● About this task
The whole answer is the data below, retyped exactly.

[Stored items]
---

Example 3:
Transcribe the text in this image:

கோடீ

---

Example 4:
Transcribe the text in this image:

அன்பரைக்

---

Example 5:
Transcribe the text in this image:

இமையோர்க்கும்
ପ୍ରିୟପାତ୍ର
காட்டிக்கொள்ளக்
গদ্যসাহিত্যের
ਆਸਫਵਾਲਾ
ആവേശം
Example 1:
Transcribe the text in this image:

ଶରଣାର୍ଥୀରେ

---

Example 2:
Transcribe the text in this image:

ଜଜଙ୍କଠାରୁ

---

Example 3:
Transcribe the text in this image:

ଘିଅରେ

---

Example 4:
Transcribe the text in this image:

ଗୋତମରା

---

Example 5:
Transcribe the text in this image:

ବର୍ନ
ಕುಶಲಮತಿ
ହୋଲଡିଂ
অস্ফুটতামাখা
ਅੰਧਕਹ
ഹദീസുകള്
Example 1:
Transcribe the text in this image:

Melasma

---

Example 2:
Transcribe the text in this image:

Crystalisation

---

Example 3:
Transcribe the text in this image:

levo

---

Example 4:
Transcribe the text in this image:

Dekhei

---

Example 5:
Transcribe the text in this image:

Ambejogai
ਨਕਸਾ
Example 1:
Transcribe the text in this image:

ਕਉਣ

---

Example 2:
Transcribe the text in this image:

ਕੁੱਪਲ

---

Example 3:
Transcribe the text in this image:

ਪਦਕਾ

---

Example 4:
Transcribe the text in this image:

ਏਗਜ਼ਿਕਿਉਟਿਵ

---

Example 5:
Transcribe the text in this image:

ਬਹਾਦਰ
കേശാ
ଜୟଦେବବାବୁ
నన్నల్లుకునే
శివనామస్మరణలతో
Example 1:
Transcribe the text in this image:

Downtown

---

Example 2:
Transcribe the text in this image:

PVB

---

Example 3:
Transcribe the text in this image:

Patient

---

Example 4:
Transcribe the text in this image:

● Output below
---

Example 3:
Transcribe the text in this image:

கோடீ

---

Example 4:
Transcribe the text in this image:

அன்பரைக்

---

Example 5:
Transcribe the text in this image:

இமையோர்க்கும்
ପ୍ରିୟପାତ୍ର
காட்டிக்கொள்ளக்
গদ্যসাহিত্যের
ਆਸਫਵਾਲਾ
ആവേശം
Example 1:
Transcribe the text in this image:

ଶରଣାର୍ଥୀରେ

---

Example 2:
Transcribe the text in this image:

ଜଜଙ୍କଠାରୁ

---

Example 3:
Transcribe the text in this image:

ଘିଅରେ

---

Example 4:
Transcribe the text in this image:

ଗୋତମରା

---

Example 5:
Transcribe the text in this image:

ବର୍ନ
ಕುಶಲಮತಿ
ହୋଲଡିଂ
অস্ফুটতামাখা
ਅੰਧਕਹ
ഹദീസുകള്
Example 1:
Transcribe the text in this image:

Melasma

---

Example 2:
Transcribe the text in this image:

Crystalisation

---

Example 3:
Transcribe the text in this image:

levo

---

Example 4:
Transcribe the text in this image:

Dekhei

---

Example 5:
Transcribe the text in this image:

Ambejogai
ਨਕਸਾ
Example 1:
Transcribe the text in this image:

ਕਉਣ

---

Example 2:
Transcribe the text in this image:

ਕੁੱਪਲ

---

Example 3:
Transcribe the text in this image:

ਪਦਕਾ

---

Example 4:
Transcribe the text in this image:

ਏਗਜ਼ਿਕਿਉਟਿਵ

---

Example 5:
Transcribe the text in this image:

ਬਹਾਦਰ
കേശാ
ଜୟଦେବବାବୁ
నన్నల్లుకునే
శివనామస్మరణలతో
Example 1:
Transcribe the text in this image:

Downtown

---

Example 2:
Transcribe the text in this image:

PVB

---

Example 3:
Transcribe the text in this image:

Patient

---

Example 4:
Transcribe the text in this image:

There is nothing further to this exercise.